- [What to produce]: Write the data below out exactly as it stands. Do not include the pictures.

Stored data START

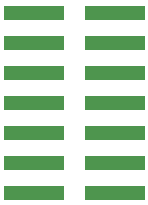
<source format=gbp>
G04 (created by PCBNEW (2013-07-07 BZR 4022)-stable) date 10/25/2016 10:24:25 PM*
%MOIN*%
G04 Gerber Fmt 3.4, Leading zero omitted, Abs format*
%FSLAX34Y34*%
G01*
G70*
G90*
G04 APERTURE LIST*
%ADD10C,0.00590551*%
%ADD11R,0.2X0.05*%
G04 APERTURE END LIST*
G54D10*
G54D11*
X70300Y-49800D03*
X70300Y-50800D03*
X70300Y-51800D03*
X70300Y-52800D03*
X70300Y-53800D03*
X70300Y-54800D03*
X70300Y-55800D03*
X67600Y-55800D03*
X67600Y-54800D03*
X67600Y-53800D03*
X67600Y-52800D03*
X67600Y-51800D03*
X67600Y-50800D03*
X67600Y-49800D03*
M02*

</source>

Stored data END

- [Expected answer]:
<source format=gbp>
G04 (created by PCBNEW (2013-07-07 BZR 4022)-stable) date 10/25/2016 10:24:25 PM*
%MOIN*%
G04 Gerber Fmt 3.4, Leading zero omitted, Abs format*
%FSLAX34Y34*%
G01*
G70*
G90*
G04 APERTURE LIST*
%ADD10C,0.00590551*%
%ADD11R,0.2X0.05*%
G04 APERTURE END LIST*
G54D10*
G54D11*
X70300Y-49800D03*
X70300Y-50800D03*
X70300Y-51800D03*
X70300Y-52800D03*
X70300Y-53800D03*
X70300Y-54800D03*
X70300Y-55800D03*
X67600Y-55800D03*
X67600Y-54800D03*
X67600Y-53800D03*
X67600Y-52800D03*
X67600Y-51800D03*
X67600Y-50800D03*
X67600Y-49800D03*
M02*

</source>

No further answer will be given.